Now that we have that each of these n partitions will need to be merged, then once those are merged the next level will need to be merged, until we have a list of length n again. Refer to wikipedia's graphic for a simple example of this process http://en.wikipedia.org/wiki/File:Merge_sort_algorithm_diagram.svg.
Now consider the amount of time that this process will take, we're going to have log (n) levels and at each level we will have to merge all of the lists. As it turns out each level will take n time to merge, because we'll be merging a total of n elements each time. Then you can fairly easily see that it will take n log (n) time to sort an array with mergesort if you take the comparison operation to be the most important operation.
If anything is unclear or I skipped somewhere please let me know and I can try to be more verbose.
Edit Second Explanation:
Let me think if I can explain this better.
The problem is broken into a bunch of smaller lists and then the smaller lists are sorted and merged until you return to the original list which is now sorted.
When you break up the problems you have several different levels of size first you'll have two lists of size: n/2, n/2 then at the next level you'll have four lists of size: n/4, n/4, n/4, n/4 at the next level you'll have n/8, n/8 ,n/8 ,n/8, n/8, n/8 ,n/8 ,n/8 this continues until n/2^k is equal to 1 (each subdivision is the length divided by a power of 2, not all lengths will be divisible by four so it won't be quite this pretty). This is repeated division by two and can continue at most log_2(n) times, because 2^(log_2(n) )=n, so any more division by 2 would yield a list of size zero.
Now the important thing to note is that at every level we have n elements so for each level the merge will take n time, because merge is a linear operation. If there are log(n) levels of the recursion then we will perform this linear operation log(n) times, therefore our running time will be n log(n).

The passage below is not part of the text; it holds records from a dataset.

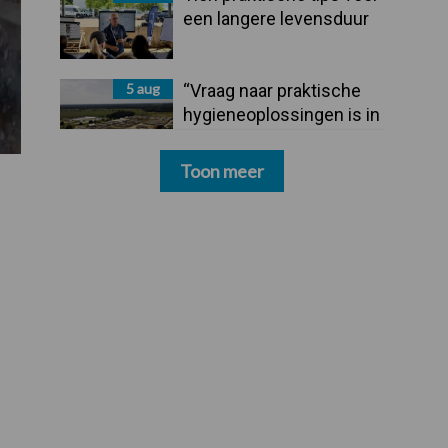
een langere levensduur
5 aug
“Vraag naar praktische
hygieneoplossingen is in
Polen groter dan ooit”
Toon meer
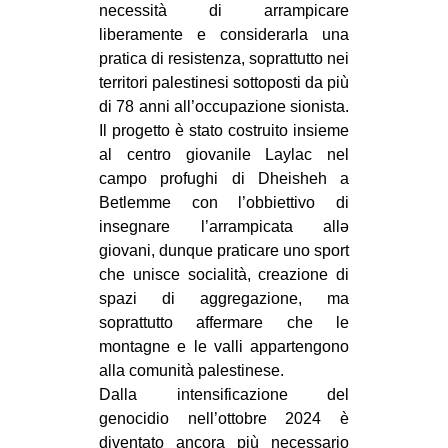
necessità di arrampicare
CULTURE
liberamente e considerarla una
ARTE
pratica di resistenza, soprattutto nei
territori palestinesi sottoposti da più
CINEMA
di 78 anni all’occupazione sionista.
MANIFESTI
Il progetto è stato costruito insieme
al centro giovanile Laylac nel
MUSICA
campo profughi di Dheisheh a
RECENSIONI
Betlemme con l’obbiettivo di
insegnare l’arrampicata allə
INTERNAZIONALE
giovani, dunque praticare uno sport
AFRICA
che unisce socialità, creazione di
spazi di aggregazione, ma
AMERICHE
soprattutto affermare che le
ESTREMO ORIENTE
montagne e le valli appartengono
EUROPA
alla comunità palestinese.
Dalla intensificazione del
MEDIO ORIENTE
genocidio nell’ottobre 2024 è
MONDO
diventato ancora più necessario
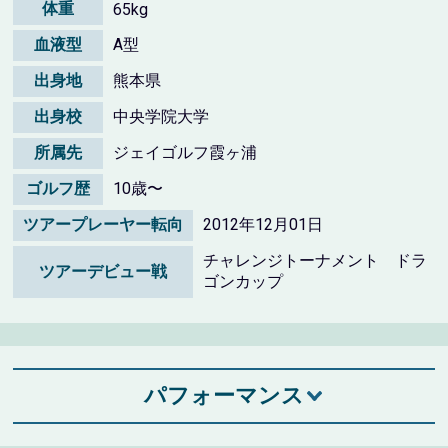
体重
65kg
血液型
A型
出身地
熊本県
出身校
中央学院大学
所属先
ジェイゴルフ霞ヶ浦
ゴルフ歴
10歳〜
ツアープレーヤー転向
2012年12月01日
チャレンジトーナメント ドラ
ツアーデビュー戦
ゴンカップ
パフォーマンス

Sorry if that isn't helpful either.
When applying a divide-and-conquer algorithm where you partition the problem into sub-problems until it is so simple that it is trivial, if the partitioning goes well, the size of each sub-problem is n/2 or thereabout. This is often the origin of the log(n) that crops up in big-O complexity: O(log(n)) is the number of recursive calls needed when partitioning goes well.